Supposedly the disputed 2000 Florida election, when the presidency dangled by a hanging chad from poorly punched paper ballots, taught us a lesson. And the lesson lawmakers drew from it, in the Help America Vote Act of 2002, was go high-tech, and scrap the old punch-card voting machines in favor of optical scanners, touch screens and computerized vote counts.

There’s mounting evidence it may have been the wrong lesson, the recent Maryland primary being a case in point.

Maryland is a well-educated, well-to-do state with a Republican governor and Democratic legislature relentlessly scrutinizing each other for hanky-panky and many jurisdictions that are models of good, clean government with an alert and engaged electorate.

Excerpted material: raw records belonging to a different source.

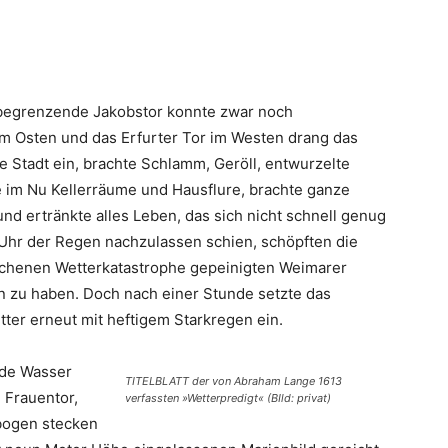
 begrenzende Jakobstor konnte zwar noch
m Osten und das Erfurter Tor im Westen drang das
e Stadt ein, brachte Schlamm, Geröll, entwurzelte
te im Nu Kellerräume und Hausflure, brachte ganze
nd ertränkte alles Leben, das sich nicht schnell genug
 Uhr der Regen nachzulassen schien, schöpften die
rochenen Wetterkatastrophe gepeinigten Weimarer
n zu haben. Doch nach einer Stunde setzte das
ter erneut mit heftigem Starkregen ein.
nde Wasser
TITELBLATT der von Abraham Lange 1613
 Frauentor,
verfassten »Wetterpredigt« (BIld: privat)
bogen stecken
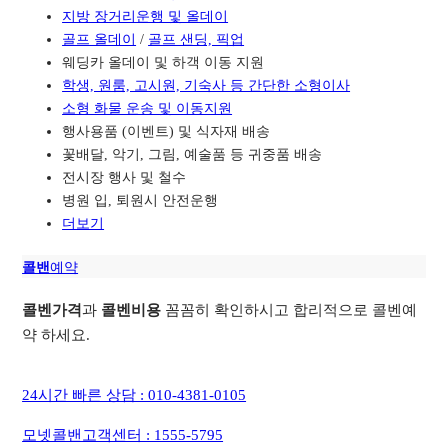
지방 장거리운행 및 올데이
골프 올데이
/
골프 샌딩, 픽업
웨딩카 올데이 및 하객 이동 지원
학생, 원룸, 고시원, 기숙사 등 간단한 소형이사
소형 화물 운송 및 이동지원
행사용품 (이벤트) 및 식자재 배송
꽃배달, 악기, 그림, 예술품 등 귀중품 배송
전시장 행사 및 철수
병원 입, 퇴원시 안전운행
더보기
콜밴
예약
콜벤가격
과
콜벤비용
꼼꼼히 확인하시고 합리적으로 콜벤예
약 하세요.
24시간 빠른 상담 : 010-4381-0105
모넷콜밴고객센터 : 1555-5795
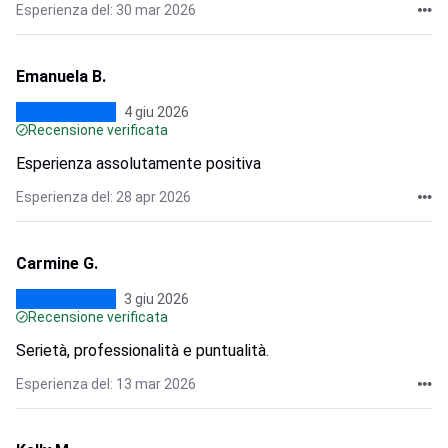
Esperienza del: 30 mar 2026
Emanuela B.
4 giu 2026
Recensione verificata
Esperienza assolutamente positiva
Esperienza del: 28 apr 2026
Carmine G.
3 giu 2026
Recensione verificata
Serietà, professionalità e puntualità.
Esperienza del: 13 mar 2026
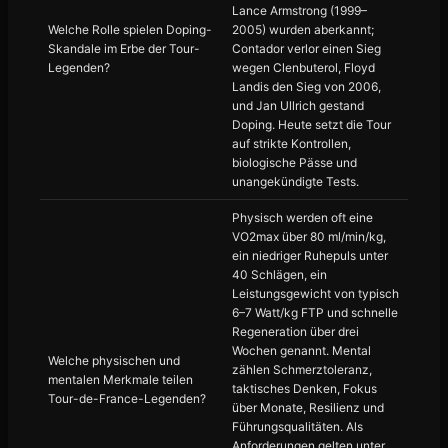
Lance Armstrong (1999–
Welche Rolle spielen Doping-
2005) wurden aberkannt;
Skandale im Erbe der Tour-
Contador verlor einen Sieg
Legenden?
wegen Clenbuterol, Floyd
Landis den Sieg von 2006,
und Jan Ullrich gestand
Doping. Heute setzt die Tour
auf strikte Kontrollen,
biologische Pässe und
unangekündigte Tests.
Physisch werden oft eine
VO2max über 80 ml/min/kg,
ein niedriger Ruhepuls unter
40 Schlägen, ein
Leistungsgewicht von typisch
6–7 Watt/kg FTP und schnelle
Regeneration über drei
Wochen genannt. Mental
Welche physischen und
zählen Schmerztoleranz,
mentalen Merkmale teilen
taktisches Denken, Fokus
Tour-de-France-Legenden?
über Monate, Resilienz und
Führungsqualitäten. Als
Anforderungen gelten unter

Nonetheless, thanks to a new electronic voting system and the overwhelmed poll workers who operated it, the Sept. 12 primary, if something short of a shambles, was hardly confidence-inspiring. As of Friday, the Democratic outcome in one congressional district was still up in the air as officials hand-counted thousands of provisional paper ballots.

That prompted the GOP governor, Robert Ehrlich, to call for scrapping the new $106 million system and to threaten a special session of the legislature to bring back the paper ballot.

Some electronic poll books, which replaced the old paper voter-registration rolls, crashed and needed to be rebooted. Some failed to transmit the name of a signed-in voter to all the machines at the polling place, meaning that the voter theoretically could have voted more than once. In some places, the machines failed to transmit their data from the polling place to the central office where the results were to be tabulated.

And the machines had help. In one county, the polls were late opening because officials forgot to distribute the cards that activate the machines. In another, officials forgot to remove the memory cards locked in the machines that record the backup data. Some cards sat in the machines unattended for days after the election.

On Nov. 7, more than 80 percent of all voters, pursuant to federal law, will vote electronically, many of them in precincts using the machines for the first time. Come Nov. 8, Ehrlich may not be the only governor calling for a return to paper ballots.

And, too, we seem to recall that one country had good luck with purple fingers.

(Contact Dale McFeatters at McFeattersD(at)


  1. There was a move to have international oversight of our election process and it was shot down. I think this may be the only way to insure there’re no shenanigans come next election. Also, I know that in this advanced age of telecommunications and electronics that there are still quite a few people without internet access, but here’s a tool that would allow the voter to submit his or her vote without having to go to the polls. Send this info to an independent committee, or even better, an international website. This may be somewhat naieve, but we should start thinking along these lines to bypass the pathetic and corrupt manipulation of our electoral system that allowed the Bush cabal to steal two elections.

  2. I’m a software engineer who worked on terminals for about 5 years. My opinion is that although it is possible to create a good, secure computerized voting system with proper procedures to support it, the paper ballot has a number of advantages:
    1) It is cheap.
    2) It is presently the most reliable and accurate method of voting.
    3) We already know the correct procedures to reduce fraud; they were worked out nearly a century ago.
    4) It can be deployed now (the system described above is at the present time purely hypothetical).

    So I favor paper ballots. At worst, we wait a few days for the results.

  3. But..But…But…if modern republicans had to actually face a FAIR contest, WITHOUT manipulating the entire MEDIA from top to bottom, and run in an ACTUAL election with PAPER ballots, they couln’t WIN ANYTHING.

  4. There should be one and only one system for voting nation wide so there will be complete uniformity. Everyone should be voting by marking paper ballots. If that means it might take longer to arrive at the totals, so be it. What is most important that we have good, verifiable elections with every vote properly counted. And while we’re at it, we should do away with the Electoral College system.

  5. Paper has proven reliability and complete verifiability. In my area, there was a simple, nearly foolproof method of dealing with paper ballots that wouldn’t scan properly, and it required nothing more than a small committee of election workers who reviewed these ballots, darkened in areas that were too light to read, watched each other carefully, and simply rejected ballots that were unreadable or unjudgeable for one reason or another (and there were very few).

    Screw Diebold. Let them make ATMs and leave balloting to paper. The devil with punchcards. We’d all be better off with simple pencil-and-bubble ballots.